■ DATA FOR ANALYSIS

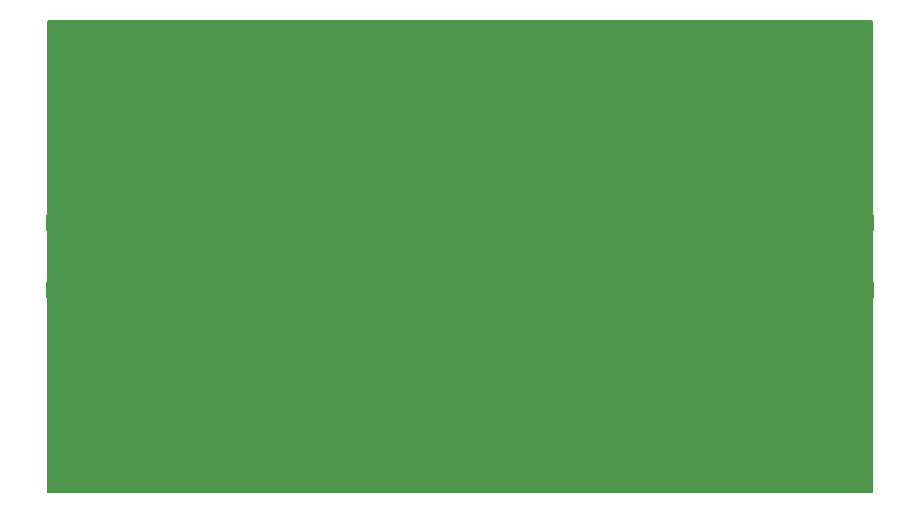
<source format=gbr>
%TF.GenerationSoftware,KiCad,Pcbnew,8.0.1*%
%TF.CreationDate,2024-04-27T21:04:21-04:00*%
%TF.ProjectId,S-Band Amplifier,532d4261-6e64-4204-916d-706c69666965,v1.0*%
%TF.SameCoordinates,Original*%
%TF.FileFunction,Soldermask,Bot*%
%TF.FilePolarity,Negative*%
%FSLAX46Y46*%
G04 Gerber Fmt 4.6, Leading zero omitted, Abs format (unit mm)*
G04 Created by KiCad (PCBNEW 8.0.1) date 2024-04-27 21:04:21*
%MOMM*%
%LPD*%
G01*
G04 APERTURE LIST*
%ADD10C,5.562600*%
%ADD11R,4.200000X1.350000*%
G04 APERTURE END LIST*
D10*
%TO.C,H2*%
X55000000Y-105000000D03*
%TD*%
%TO.C,H1*%
X80000000Y-75000000D03*
%TD*%
%TO.C,H4*%
X105000000Y-105000000D03*
%TD*%
D11*
%TO.C,J2*%
X46062500Y-87175000D03*
X46062500Y-92825000D03*
%TD*%
D10*
%TO.C,H6*%
X55000000Y-75000000D03*
%TD*%
%TO.C,H3*%
X105000000Y-75000000D03*
%TD*%
%TO.C,H5*%
X80000000Y-105000000D03*
%TD*%
D11*
%TO.C,J1*%
X111887500Y-92825000D03*
X111887500Y-87175000D03*
%TD*%
G36*
X113908039Y-70019685D02*
G01*
X113953794Y-70072489D01*
X113965000Y-70124000D01*
X113965000Y-109876000D01*
X113945315Y-109943039D01*
X113892511Y-109988794D01*
X113841000Y-110000000D01*
X44089000Y-110000000D01*
X44021961Y-109980315D01*
X43976206Y-109927511D01*
X43965000Y-109876000D01*
X43965000Y-70124000D01*
X43984685Y-70056961D01*
X44037489Y-70011206D01*
X44089000Y-70000000D01*
X113841000Y-70000000D01*
X113908039Y-70019685D01*
G37*
M02*

</source>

■ WHAT THE TASK ASKS
An exact copy of the lines above between the line holding "G04 APERTURE END LIST*" and the line holding "X43965000Y-70124000D01*", inclusive, is the whole answer.

■ RESULT FOR THIS TASK
G04 APERTURE END LIST*
D10*
%TO.C,H2*%
X55000000Y-105000000D03*
%TD*%
%TO.C,H1*%
X80000000Y-75000000D03*
%TD*%
%TO.C,H4*%
X105000000Y-105000000D03*
%TD*%
D11*
%TO.C,J2*%
X46062500Y-87175000D03*
X46062500Y-92825000D03*
%TD*%
D10*
%TO.C,H6*%
X55000000Y-75000000D03*
%TD*%
%TO.C,H3*%
X105000000Y-75000000D03*
%TD*%
%TO.C,H5*%
X80000000Y-105000000D03*
%TD*%
D11*
%TO.C,J1*%
X111887500Y-92825000D03*
X111887500Y-87175000D03*
%TD*%
G36*
X113908039Y-70019685D02*
G01*
X113953794Y-70072489D01*
X113965000Y-70124000D01*
X113965000Y-109876000D01*
X113945315Y-109943039D01*
X113892511Y-109988794D01*
X113841000Y-110000000D01*
X44089000Y-110000000D01*
X44021961Y-109980315D01*
X43976206Y-109927511D01*
X43965000Y-109876000D01*
X43965000Y-70124000D01*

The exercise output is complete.